## TASK DETAILS
Write out the listing word for word, starting with its first line and continuing through the line that contains "Corporate Wear blir starkare med din logotyp.", including both of those lines.

## WORKING DATA
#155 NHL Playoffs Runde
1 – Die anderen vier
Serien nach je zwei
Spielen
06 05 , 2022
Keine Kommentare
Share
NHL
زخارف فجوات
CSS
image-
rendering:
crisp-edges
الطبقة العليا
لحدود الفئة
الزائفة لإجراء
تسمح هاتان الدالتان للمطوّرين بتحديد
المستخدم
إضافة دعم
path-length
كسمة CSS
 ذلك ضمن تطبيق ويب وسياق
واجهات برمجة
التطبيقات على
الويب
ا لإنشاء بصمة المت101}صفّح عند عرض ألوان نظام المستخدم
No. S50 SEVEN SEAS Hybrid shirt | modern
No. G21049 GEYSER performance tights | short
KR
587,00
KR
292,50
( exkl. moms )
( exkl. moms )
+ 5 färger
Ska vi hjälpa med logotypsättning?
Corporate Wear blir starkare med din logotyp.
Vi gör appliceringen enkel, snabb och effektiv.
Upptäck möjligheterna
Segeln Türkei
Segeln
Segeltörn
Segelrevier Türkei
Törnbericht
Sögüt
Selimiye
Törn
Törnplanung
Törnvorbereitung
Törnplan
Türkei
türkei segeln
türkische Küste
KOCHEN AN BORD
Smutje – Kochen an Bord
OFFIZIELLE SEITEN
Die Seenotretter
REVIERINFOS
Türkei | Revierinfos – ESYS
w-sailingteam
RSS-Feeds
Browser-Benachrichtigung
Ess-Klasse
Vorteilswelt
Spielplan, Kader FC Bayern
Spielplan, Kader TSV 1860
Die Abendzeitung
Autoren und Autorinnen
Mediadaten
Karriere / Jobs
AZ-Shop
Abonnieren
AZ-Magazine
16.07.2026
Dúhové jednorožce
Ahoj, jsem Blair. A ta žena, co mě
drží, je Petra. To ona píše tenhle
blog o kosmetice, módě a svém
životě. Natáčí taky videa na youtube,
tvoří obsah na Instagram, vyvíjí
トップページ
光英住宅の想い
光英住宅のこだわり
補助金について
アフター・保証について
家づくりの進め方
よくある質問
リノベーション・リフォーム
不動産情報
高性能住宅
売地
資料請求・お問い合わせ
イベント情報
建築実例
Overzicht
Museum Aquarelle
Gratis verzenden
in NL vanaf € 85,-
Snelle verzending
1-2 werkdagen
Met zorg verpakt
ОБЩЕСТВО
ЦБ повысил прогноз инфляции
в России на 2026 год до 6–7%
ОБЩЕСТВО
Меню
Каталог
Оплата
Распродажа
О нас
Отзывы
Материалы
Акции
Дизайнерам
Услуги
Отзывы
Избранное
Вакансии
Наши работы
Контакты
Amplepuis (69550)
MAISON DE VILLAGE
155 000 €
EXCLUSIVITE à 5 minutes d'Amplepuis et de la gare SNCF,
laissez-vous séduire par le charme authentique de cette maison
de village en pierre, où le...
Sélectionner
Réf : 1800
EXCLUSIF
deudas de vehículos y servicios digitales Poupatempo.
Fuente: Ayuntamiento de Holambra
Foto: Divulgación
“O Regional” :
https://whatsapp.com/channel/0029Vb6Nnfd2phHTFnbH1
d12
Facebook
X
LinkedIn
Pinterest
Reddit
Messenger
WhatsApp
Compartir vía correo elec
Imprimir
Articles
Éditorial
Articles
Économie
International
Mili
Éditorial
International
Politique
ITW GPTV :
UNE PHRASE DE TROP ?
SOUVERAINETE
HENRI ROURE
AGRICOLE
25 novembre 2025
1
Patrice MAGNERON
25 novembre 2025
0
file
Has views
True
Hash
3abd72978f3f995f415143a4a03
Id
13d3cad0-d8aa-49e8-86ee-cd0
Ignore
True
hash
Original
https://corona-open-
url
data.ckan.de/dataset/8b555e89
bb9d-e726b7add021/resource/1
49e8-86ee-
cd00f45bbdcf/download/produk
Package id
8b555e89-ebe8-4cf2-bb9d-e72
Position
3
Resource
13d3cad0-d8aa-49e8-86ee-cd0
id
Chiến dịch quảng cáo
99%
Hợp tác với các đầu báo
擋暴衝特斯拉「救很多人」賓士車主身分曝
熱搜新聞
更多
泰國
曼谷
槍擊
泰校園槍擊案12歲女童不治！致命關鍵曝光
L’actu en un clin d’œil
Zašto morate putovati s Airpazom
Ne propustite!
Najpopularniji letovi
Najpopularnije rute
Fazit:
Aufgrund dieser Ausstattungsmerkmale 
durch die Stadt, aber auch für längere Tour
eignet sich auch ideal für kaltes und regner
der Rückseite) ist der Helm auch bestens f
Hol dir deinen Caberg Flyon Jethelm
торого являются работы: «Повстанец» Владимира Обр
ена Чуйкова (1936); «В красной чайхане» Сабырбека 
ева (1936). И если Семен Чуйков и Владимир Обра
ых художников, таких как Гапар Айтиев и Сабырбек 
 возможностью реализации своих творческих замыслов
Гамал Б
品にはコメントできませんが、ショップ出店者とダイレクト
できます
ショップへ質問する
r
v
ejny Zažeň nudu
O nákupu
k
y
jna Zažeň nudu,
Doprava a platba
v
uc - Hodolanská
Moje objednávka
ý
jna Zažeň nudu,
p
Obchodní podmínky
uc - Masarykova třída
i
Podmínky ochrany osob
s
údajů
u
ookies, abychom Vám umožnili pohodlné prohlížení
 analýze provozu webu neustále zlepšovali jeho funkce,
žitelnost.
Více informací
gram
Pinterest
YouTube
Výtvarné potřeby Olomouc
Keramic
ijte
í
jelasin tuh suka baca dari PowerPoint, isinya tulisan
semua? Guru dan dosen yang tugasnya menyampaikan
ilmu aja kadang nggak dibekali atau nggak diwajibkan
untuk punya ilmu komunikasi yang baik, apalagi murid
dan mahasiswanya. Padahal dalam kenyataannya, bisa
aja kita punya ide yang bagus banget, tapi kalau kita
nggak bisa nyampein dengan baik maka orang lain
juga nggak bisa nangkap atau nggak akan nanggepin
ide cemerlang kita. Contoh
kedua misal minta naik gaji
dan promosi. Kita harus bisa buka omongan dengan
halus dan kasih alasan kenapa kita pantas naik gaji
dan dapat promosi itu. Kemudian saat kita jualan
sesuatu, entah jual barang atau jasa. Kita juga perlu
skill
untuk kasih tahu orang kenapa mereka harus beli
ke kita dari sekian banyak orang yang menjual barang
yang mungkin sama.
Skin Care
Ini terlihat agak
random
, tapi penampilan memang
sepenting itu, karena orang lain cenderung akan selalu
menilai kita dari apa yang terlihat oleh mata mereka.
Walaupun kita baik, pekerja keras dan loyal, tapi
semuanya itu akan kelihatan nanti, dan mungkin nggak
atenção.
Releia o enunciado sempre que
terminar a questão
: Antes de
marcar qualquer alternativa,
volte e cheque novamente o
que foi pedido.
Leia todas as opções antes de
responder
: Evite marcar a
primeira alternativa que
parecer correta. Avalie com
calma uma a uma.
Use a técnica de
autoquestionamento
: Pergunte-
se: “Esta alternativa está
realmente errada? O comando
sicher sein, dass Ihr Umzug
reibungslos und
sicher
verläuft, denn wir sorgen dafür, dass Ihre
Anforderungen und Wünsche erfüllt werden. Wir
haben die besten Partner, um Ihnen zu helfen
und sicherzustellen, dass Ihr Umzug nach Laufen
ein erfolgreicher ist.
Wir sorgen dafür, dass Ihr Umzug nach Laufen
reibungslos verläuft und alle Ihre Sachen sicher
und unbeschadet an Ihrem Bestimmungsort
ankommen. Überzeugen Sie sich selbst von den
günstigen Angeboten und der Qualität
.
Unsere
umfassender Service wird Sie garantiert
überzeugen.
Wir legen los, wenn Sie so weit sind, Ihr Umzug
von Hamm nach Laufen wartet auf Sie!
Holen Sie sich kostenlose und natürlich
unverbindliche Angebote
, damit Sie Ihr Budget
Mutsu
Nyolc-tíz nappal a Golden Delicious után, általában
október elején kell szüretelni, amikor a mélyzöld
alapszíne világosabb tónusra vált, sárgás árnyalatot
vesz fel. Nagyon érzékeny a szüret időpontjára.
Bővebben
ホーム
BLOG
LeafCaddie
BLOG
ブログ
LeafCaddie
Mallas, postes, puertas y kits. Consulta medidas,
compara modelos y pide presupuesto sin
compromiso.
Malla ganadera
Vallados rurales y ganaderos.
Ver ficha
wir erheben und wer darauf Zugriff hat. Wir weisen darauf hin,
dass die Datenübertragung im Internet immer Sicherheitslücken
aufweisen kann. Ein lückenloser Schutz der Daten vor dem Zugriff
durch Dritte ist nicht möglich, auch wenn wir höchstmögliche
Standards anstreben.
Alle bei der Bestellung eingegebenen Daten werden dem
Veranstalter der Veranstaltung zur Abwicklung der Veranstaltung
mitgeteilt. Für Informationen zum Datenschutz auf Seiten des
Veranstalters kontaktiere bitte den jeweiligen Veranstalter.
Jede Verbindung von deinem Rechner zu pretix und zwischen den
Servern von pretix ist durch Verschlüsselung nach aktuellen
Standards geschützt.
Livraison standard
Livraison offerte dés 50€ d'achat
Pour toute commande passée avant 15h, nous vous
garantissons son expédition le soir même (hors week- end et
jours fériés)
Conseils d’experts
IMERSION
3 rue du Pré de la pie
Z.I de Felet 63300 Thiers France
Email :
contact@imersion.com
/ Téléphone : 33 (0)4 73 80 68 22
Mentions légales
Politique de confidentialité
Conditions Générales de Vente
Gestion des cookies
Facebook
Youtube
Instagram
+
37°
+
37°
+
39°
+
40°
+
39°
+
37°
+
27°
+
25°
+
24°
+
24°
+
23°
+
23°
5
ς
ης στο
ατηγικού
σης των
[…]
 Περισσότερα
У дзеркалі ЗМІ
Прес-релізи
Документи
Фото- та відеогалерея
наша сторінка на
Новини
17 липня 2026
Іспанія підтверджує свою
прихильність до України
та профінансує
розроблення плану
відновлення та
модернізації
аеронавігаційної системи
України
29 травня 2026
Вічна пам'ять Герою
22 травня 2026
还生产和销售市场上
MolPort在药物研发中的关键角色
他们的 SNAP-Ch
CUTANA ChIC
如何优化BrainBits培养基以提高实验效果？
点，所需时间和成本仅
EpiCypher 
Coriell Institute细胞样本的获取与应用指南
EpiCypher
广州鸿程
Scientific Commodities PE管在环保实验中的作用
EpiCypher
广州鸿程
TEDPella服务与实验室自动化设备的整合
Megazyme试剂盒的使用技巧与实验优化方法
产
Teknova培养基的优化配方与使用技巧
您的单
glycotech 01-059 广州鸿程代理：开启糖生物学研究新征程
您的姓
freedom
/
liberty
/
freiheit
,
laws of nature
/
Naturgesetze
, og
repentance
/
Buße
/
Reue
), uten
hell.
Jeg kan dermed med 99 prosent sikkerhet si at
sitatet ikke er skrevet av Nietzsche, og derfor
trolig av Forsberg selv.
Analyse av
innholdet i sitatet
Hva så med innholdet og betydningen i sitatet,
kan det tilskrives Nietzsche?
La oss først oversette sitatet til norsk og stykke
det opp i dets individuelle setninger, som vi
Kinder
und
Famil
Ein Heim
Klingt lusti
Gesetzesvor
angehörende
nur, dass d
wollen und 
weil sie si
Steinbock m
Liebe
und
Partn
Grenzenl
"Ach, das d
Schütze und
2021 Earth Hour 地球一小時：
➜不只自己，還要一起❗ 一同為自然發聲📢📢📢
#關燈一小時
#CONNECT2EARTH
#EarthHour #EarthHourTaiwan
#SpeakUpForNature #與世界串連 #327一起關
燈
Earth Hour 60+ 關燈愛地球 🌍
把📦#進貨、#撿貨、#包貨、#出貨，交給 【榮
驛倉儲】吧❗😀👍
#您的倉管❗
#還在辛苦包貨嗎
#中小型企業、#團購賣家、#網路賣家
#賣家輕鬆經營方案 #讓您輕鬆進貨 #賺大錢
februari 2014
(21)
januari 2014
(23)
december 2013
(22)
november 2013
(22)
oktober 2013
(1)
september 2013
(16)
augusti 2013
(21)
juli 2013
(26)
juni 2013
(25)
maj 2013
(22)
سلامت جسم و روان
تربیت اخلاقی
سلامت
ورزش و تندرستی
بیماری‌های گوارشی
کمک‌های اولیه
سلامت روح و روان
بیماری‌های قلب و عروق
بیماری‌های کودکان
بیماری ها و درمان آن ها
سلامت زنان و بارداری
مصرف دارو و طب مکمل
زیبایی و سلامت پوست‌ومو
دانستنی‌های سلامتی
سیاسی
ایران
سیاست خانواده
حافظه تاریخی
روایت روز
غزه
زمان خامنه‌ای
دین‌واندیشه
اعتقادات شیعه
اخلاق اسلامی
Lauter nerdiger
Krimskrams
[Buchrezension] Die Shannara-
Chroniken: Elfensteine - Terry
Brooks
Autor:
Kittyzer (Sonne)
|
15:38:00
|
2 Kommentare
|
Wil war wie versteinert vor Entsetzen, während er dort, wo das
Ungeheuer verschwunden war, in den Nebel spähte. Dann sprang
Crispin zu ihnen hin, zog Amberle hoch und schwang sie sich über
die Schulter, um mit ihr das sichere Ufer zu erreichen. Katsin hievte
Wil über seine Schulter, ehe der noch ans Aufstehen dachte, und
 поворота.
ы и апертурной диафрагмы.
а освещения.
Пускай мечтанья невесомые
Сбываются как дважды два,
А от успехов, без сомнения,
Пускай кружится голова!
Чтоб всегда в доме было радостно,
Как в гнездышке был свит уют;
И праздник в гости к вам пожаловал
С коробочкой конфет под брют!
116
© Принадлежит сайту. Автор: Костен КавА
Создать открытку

## RESPONSE TO THE EXERCISE
#155 NHL Playoffs Runde
1 – Die anderen vier
Serien nach je zwei
Spielen
06 05 , 2022
Keine Kommentare
Share
NHL
زخارف فجوات
CSS
image-
rendering:
crisp-edges
الطبقة العليا
لحدود الفئة
الزائفة لإجراء
تسمح هاتان الدالتان للمطوّرين بتحديد
المستخدم
إضافة دعم
path-length
كسمة CSS
 ذلك ضمن تطبيق ويب وسياق
واجهات برمجة
التطبيقات على
الويب
ا لإنشاء بصمة المت101}صفّح عند عرض ألوان نظام المستخدم
No. S50 SEVEN SEAS Hybrid shirt | modern
No. G21049 GEYSER performance tights | short
KR
587,00
KR
292,50
( exkl. moms )
( exkl. moms )
+ 5 färger
Ska vi hjälpa med logotypsättning?
Corporate Wear blir starkare med din logotyp.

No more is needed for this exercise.